Translation workflows must handle JSON carefully. Keys, placeholders, and markup-like fragments need to be protected, while only the translatable content should change. If structure is broken during translation, applications may fail at runtime even when the wording is correct. For that reason, robust tooling includes parsing, validation, and pre-delivery checks to ensure JSON remains syntactically valid.

JSON can also carry context fields such as screenshots, character limits, product areas, or tone instructions. These additions improve translation quality by helping linguists and AI systems choose terminology and register more accurately.

Why structured data formats matter in modern ecosystems

Modern software depends on data moving continuously between services, teams, and automated pipelines. Structured formats like JSON make that possible at scale because they provide explicit fields, predictable nesting, and clear validation rules. Instead of relying on loosely formatted text, systems can enforce contracts that reduce integration errors.

For translation and localisation professionals, this is more than a technical detail. Good structure supports faster handoffs, cleaner automation, better QA, and more reliable reuse of language assets. It also supports governance: organisations can track where data came from, how it was transformed, and whether required policies were followed.

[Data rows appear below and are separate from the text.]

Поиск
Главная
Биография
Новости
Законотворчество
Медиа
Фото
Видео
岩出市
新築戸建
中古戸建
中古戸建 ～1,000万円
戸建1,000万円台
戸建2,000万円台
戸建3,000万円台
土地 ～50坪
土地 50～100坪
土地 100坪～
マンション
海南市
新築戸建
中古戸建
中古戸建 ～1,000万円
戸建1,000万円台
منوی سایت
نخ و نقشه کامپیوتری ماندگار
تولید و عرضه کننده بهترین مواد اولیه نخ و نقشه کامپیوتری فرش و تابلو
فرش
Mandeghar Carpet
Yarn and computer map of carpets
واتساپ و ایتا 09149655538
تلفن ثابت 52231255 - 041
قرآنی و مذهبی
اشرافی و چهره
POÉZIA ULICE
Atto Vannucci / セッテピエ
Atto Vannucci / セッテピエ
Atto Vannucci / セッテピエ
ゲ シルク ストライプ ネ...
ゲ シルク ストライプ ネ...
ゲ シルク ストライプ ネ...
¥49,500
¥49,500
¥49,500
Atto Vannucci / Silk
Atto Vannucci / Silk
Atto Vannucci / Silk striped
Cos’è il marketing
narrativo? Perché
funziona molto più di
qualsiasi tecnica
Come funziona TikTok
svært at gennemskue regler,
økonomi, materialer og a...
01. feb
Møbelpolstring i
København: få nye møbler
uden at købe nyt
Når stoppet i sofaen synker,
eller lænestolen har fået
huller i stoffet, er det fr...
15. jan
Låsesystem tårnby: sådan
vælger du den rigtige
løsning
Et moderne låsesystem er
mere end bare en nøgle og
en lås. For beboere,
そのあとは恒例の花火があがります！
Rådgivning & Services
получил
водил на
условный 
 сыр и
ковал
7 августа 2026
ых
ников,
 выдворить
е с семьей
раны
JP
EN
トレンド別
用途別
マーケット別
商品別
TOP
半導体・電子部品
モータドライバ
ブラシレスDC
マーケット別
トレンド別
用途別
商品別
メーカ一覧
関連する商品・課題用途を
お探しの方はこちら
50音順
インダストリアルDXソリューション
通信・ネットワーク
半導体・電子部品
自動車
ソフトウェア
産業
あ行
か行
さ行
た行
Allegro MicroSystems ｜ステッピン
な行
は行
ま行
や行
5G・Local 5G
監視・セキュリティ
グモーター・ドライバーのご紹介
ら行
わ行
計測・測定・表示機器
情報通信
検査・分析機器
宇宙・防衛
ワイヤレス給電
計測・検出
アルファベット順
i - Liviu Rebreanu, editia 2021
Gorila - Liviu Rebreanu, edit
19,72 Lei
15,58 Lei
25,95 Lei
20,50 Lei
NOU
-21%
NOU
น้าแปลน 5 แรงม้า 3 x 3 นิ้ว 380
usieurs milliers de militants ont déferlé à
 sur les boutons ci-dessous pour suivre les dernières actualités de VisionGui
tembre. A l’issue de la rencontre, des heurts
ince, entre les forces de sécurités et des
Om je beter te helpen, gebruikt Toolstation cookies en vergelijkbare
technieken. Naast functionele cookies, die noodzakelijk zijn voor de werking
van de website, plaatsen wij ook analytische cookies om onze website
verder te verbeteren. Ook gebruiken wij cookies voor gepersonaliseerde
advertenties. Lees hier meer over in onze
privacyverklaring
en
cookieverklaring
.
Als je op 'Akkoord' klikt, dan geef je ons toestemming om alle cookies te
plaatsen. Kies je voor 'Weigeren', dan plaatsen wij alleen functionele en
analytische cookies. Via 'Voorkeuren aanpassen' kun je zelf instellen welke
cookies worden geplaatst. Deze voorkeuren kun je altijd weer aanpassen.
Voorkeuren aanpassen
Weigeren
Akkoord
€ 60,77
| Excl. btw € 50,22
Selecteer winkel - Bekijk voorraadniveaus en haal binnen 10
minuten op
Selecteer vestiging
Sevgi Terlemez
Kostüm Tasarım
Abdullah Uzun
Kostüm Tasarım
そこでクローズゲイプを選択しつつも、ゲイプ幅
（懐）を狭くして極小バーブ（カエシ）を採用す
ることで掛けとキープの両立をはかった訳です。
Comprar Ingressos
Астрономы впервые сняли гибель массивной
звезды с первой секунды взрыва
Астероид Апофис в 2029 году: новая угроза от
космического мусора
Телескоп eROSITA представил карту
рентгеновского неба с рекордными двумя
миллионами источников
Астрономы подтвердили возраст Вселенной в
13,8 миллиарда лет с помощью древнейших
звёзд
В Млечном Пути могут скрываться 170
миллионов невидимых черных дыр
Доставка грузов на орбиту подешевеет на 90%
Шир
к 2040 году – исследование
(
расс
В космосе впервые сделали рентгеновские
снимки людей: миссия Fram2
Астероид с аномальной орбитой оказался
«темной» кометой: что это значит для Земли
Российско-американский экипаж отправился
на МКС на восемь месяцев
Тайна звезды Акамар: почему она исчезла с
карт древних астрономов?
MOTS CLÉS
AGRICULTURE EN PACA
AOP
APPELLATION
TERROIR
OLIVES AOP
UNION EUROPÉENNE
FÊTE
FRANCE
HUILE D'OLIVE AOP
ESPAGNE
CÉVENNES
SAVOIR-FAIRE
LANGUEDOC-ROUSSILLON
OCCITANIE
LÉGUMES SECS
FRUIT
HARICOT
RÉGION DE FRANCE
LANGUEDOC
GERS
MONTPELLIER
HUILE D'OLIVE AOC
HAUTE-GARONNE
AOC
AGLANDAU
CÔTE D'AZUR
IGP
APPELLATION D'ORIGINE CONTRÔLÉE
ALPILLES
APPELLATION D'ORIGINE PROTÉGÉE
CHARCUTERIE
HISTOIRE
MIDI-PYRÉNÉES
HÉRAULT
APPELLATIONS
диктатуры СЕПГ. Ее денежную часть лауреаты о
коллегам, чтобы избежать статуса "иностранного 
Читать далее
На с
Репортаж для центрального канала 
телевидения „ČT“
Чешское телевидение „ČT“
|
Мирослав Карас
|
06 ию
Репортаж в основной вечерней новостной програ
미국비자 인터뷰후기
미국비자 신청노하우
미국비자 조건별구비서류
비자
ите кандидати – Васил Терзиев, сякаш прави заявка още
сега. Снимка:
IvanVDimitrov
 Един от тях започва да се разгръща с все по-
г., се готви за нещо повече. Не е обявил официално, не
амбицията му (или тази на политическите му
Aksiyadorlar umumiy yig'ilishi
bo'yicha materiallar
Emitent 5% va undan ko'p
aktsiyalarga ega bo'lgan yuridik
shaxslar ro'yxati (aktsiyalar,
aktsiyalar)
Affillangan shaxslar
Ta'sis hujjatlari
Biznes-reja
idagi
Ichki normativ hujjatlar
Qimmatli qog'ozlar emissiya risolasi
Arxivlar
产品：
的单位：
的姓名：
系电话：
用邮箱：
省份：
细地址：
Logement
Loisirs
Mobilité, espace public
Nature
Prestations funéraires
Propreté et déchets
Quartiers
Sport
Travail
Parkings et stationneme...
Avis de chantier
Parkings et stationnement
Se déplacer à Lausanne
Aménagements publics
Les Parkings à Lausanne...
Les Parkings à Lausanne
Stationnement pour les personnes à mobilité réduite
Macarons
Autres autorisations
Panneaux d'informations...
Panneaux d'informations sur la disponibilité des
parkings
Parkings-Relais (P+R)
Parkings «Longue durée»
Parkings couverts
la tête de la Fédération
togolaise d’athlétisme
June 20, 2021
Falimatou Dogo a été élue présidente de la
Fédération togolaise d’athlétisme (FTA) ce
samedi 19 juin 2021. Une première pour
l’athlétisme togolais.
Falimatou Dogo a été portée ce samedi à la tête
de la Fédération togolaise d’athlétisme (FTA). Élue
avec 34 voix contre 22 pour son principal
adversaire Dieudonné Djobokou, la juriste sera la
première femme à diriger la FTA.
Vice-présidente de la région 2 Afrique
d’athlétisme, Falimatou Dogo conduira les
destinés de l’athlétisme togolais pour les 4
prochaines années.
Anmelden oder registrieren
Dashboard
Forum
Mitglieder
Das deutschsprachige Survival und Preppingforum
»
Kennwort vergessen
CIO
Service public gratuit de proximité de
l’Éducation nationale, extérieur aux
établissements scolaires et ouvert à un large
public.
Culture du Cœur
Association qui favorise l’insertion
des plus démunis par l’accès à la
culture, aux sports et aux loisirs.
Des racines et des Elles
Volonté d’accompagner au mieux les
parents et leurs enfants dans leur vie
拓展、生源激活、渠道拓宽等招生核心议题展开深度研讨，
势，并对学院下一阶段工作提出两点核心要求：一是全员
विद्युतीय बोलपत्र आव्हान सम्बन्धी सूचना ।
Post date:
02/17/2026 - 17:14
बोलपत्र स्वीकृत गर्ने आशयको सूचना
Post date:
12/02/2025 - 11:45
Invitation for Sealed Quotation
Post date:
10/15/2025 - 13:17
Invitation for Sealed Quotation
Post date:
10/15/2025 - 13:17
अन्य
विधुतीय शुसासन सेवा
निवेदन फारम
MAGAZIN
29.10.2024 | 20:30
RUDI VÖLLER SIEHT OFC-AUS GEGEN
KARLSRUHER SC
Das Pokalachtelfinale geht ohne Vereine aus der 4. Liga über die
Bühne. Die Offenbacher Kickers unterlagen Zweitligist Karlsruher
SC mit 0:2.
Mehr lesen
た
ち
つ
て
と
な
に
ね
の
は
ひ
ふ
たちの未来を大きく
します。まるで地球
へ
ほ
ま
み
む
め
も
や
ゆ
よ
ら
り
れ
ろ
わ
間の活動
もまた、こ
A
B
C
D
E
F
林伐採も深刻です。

In practical terms, JSON helps bridge engineering and language operations. Developers get a dependable transport format, while language teams gain stable containers for multilingual content. As AI-assisted workflows become more interconnected, that shared structure becomes increasingly important for quality, speed, and maintainability.

In translation pipelines, clear JSON structures help preserve keys, context, and automation compatibility throughout localisation workflows.